Health system | To make prevention a priority

Today begins in Quebec City a three-day event to which more than 850 people are invited as well as many personalities from the health sector and civil society. This first edition of the Sustainable Health Summit allows me to address, once again, the importance that our health system should devote to prevention. We want to bring together voices from many backgrounds and disciplines to promote prevention and health promotion. Thus, defenders of collective health come together to jointly propose this first Summit.


Faced with the economic challenges that Quebec is currently facing, more particularly with regard to the financing of the health care system, it is imperative to reduce the pressure on the latter. Nevertheless, some people decide to continue to believe that we can save our health care system, in particular by focusing on the production of health, through prevention, instead of just managing the disease. There needs to be a culture change in this regard and it has to start now.

I said it last year and I have the impression that we will never say it enough: we must prioritize health, not disease!

We know that the health budget in Quebec is the largest of all budget sectors. Of this ratio, only 2.8% of the funds are intended for prevention. Quebec is far behind when compared to the other Canadian provinces which reserve an average of 5.5% of their budget for prevention.

Thus, waiting lists, lack of beds, exhausted staff, forced overtime are just a few examples of the harmful effects of focusing on illness rather than health. If we continue in the same direction without thinking about the overhaul of our healthcare system, as all the figures show, it will be an impossible mission.

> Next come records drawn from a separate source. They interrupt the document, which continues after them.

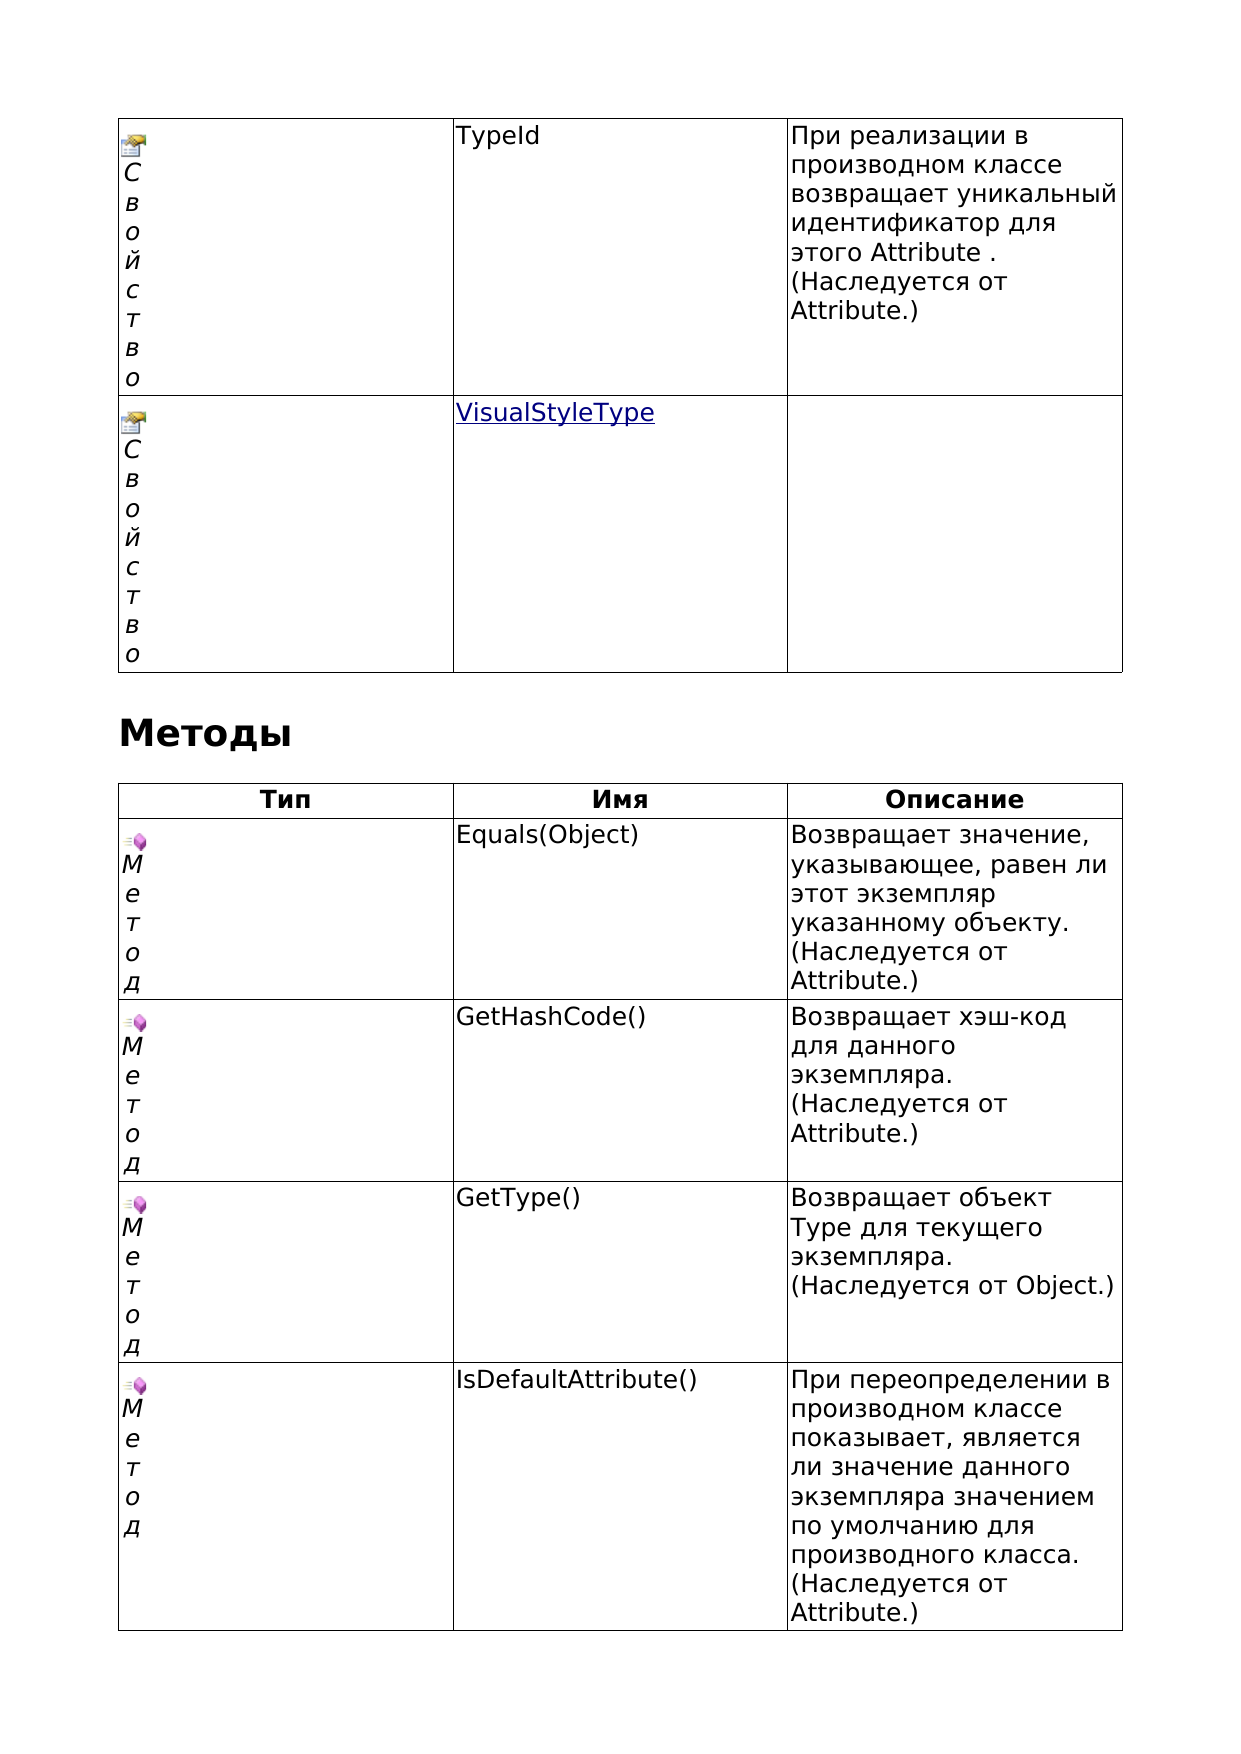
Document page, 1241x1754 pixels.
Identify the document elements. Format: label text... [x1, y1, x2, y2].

table_cell Возвращает значение, указывающее, равен ли этот экземпляр указанному объекту. (Наследуется от Attribute.) [788, 819, 1122, 999]
table_cell [119, 1363, 453, 1630]
table_cell GetHashCode() [454, 1000, 787, 1181]
table_cell Возвращает объект Type для текущего экземпляра. (Наследуется от Object.) [788, 1182, 1122, 1362]
table_header Имя [454, 784, 787, 818]
picture [121, 410, 147, 436]
table_cell IsDefaultAttribute() [454, 1363, 787, 1630]
table_cell [119, 119, 453, 395]
table_cell [119, 396, 453, 672]
table_cell При реализации в производном классе возвращает уникальный идентификатор для этого Attribute . (Наследуется от Attribute.) [788, 119, 1122, 395]
table_cell GetType() [454, 1182, 787, 1362]
table_cell VisualStyleType [454, 396, 787, 672]
table_cell Equals(Object) [454, 819, 787, 999]
table_cell При переопределении в производном классе показывает, является ли значение данного экземпляра значением по умолчанию для производного класса. (Наследуется от Attribute.) [788, 1363, 1122, 1630]
picture [121, 833, 147, 851]
picture [121, 1014, 147, 1032]
picture [121, 133, 147, 159]
table_header Тип [119, 784, 453, 818]
table_cell [788, 396, 1122, 672]
table_cell Возвращает хэш-код для данного экземпляра. (Наследуется от Attribute.) [788, 1000, 1122, 1181]
picture [121, 1196, 147, 1214]
table_cell TypeId [454, 119, 787, 395]
picture [121, 1377, 147, 1395]
table_cell [119, 819, 453, 999]
subtitle Методы [118, 712, 1122, 755]
table_cell [119, 1182, 453, 1362]
table_header Описание [788, 784, 1122, 818]
table_cell [119, 1000, 453, 1181]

The prevention of avoidable illnesses and injuries as well as the promotion of overall health are keystones to the survival of our system, but also a path to quality of life for all Quebecers. Not only are these functions essential for the problems we are currently experiencing, but they are also cost-effective and effective solutions for the growing problems linked in particular to social inequalities, the rise in chronic diseases associated with the aging of the population and climate change. Both individually and collectively, we do not have the luxury of leaving them in a corner.

Prevention must be placed at the heart of the Quebec health system, both inside and outside each institution. After all, the primary beneficiary of the return on the investment of prevention is the government, which will no longer have to assume as many costs of care in its budget and will be able to reap the benefits of a healthy population. This underfunding has arguably cost us lives and is currently costing us billions of dollars in preventable health conditions and suffering. Public health is indispensable and yet continually neglected. Why wouldn’t we collectively take the means to be and stay healthy through prevention?